Good progress has been made with CarbonSAFE projects notably the initial stages on the storage potential of the Atlantic Shelf and across Michigan. Probabilistic Risk Maps have been developed which could aid project design.
A comparative study of known leaking and sealing faults in CO₂ traps on the Colorado Plateau has shown that where CO₂ pressure exceeds the fracture gradient then seepage occurs. The research has shown that these criteria apply equally to CO₂ traps and conventional oil and gas traps. Knowledge of reservoir stress changes and fracture closure pressures adds uncertainty to predicting fault and fracture-related leakage. Sophisticated numerical modelling tools are available for predicting fluid flow at faults but building models is difficult, material properties are not well known and few have been thoroughly calibrated.

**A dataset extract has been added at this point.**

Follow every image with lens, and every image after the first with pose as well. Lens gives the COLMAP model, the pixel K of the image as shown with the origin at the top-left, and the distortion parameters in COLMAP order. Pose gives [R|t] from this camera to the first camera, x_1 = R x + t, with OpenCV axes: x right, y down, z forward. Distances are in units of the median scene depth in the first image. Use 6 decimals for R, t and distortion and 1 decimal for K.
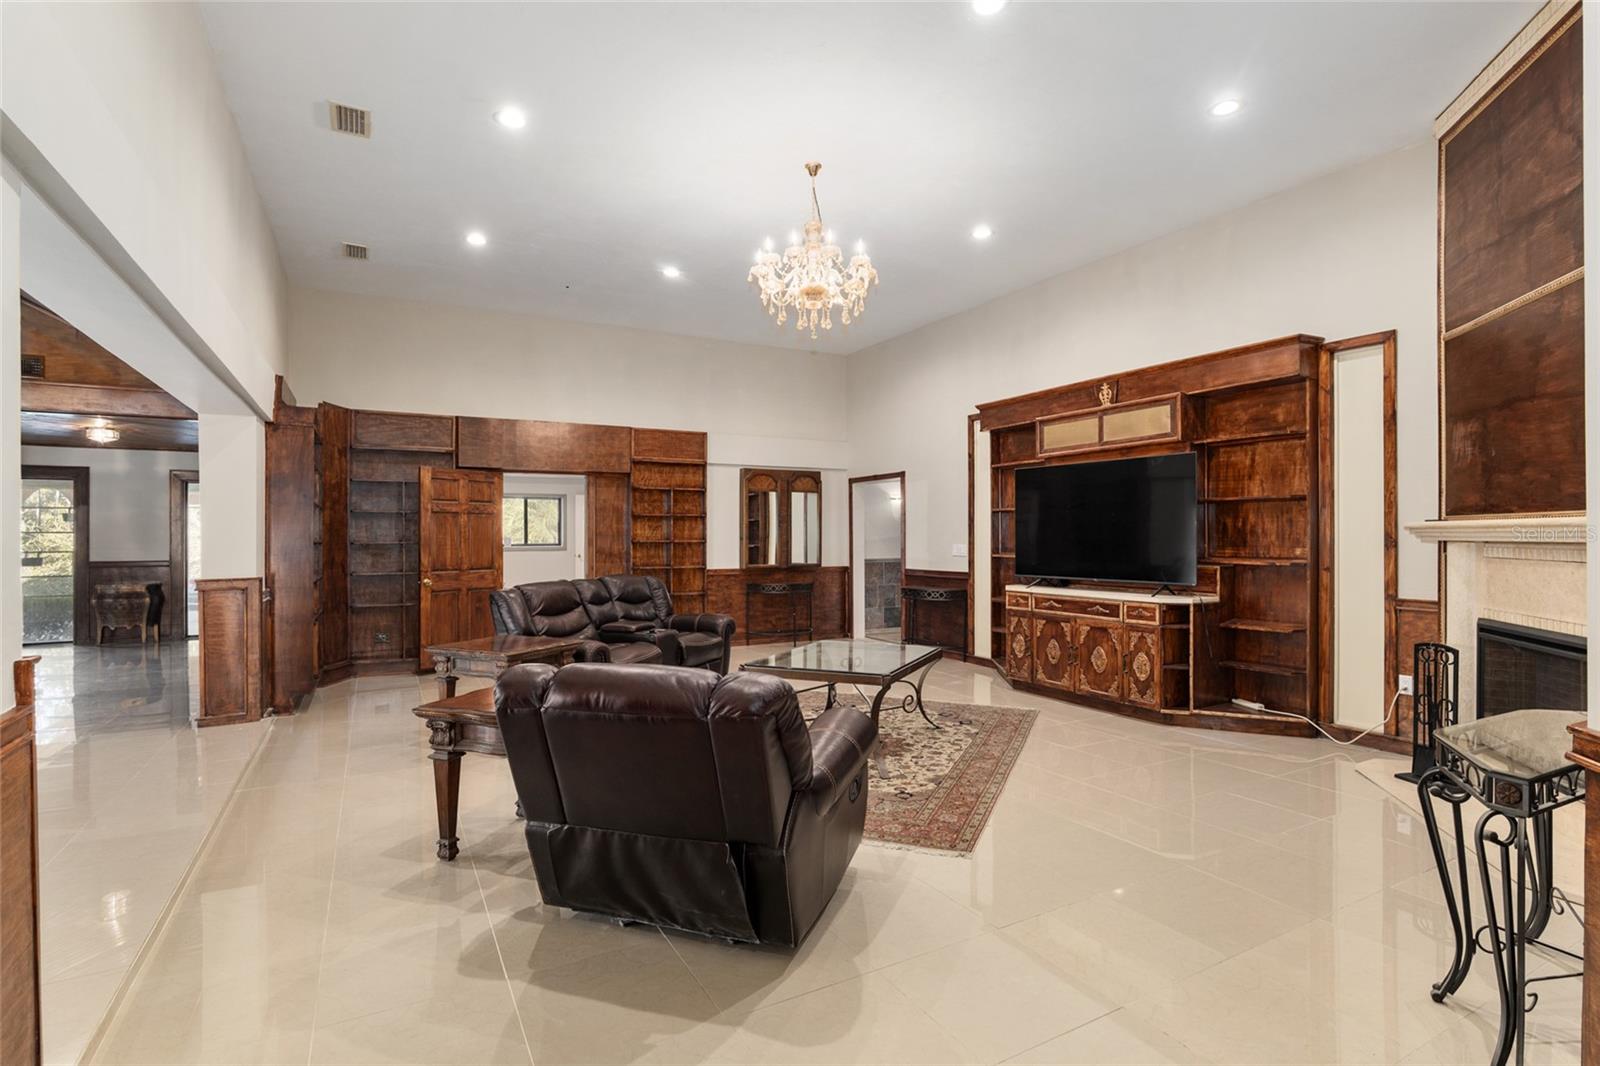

Micro-seismicity detected at Quest is at very low levels and has no correlation with injection rates or pressures. Large events are extremely unlikely and none of the events represent a risk to containment.
Decatur induced seismicity events range from -2.13 to 1.17 and 95% are 0 or less. ~85% of events are in Precambrian basement.
Pipeline risk assessment needs to include transient multiphase flow models for CO₂. Fluid and thermodynamics within pipelines are tightly coupled. Large-scale experiments (with many effects) are difficult to use for model development. When designing CO₂-transport pipelines against running-ductile fracture, we need to take into account that CO₂ can exert large forces on the pipe flanks due to the phase change occurring during decompression.
Active pressure management at basin scale is likely to become an essential tool for carbon storage operations. A single study has shown central injection and pressure management using brine extraction, concentrated in the centre of a basin, may be easier to manage than onsite injections dispersed across the basin. A single study has shown that approximately the same volume of brine needs to be produced as the volume of CO₂ being injected. Consequently large volumes of brine would need to be treated or re-injected in other formations.
Smart reduction in model complexity can gain valuable efficiency without sacrificing accuracy. Integration of geological modelling and simple dynamic pressure simulation are necessary for understanding where to invest in detailed characterization and simulation.
Recommendations from the meeting included the development and application of more appropriate constitutive models such as anisotropic cap-plasticity models with creep; more research on the relationship between pressure increase and the effects elsewhere on fractures; and further modelling on hydrate formation in or near wellbores if water is present in CO₂.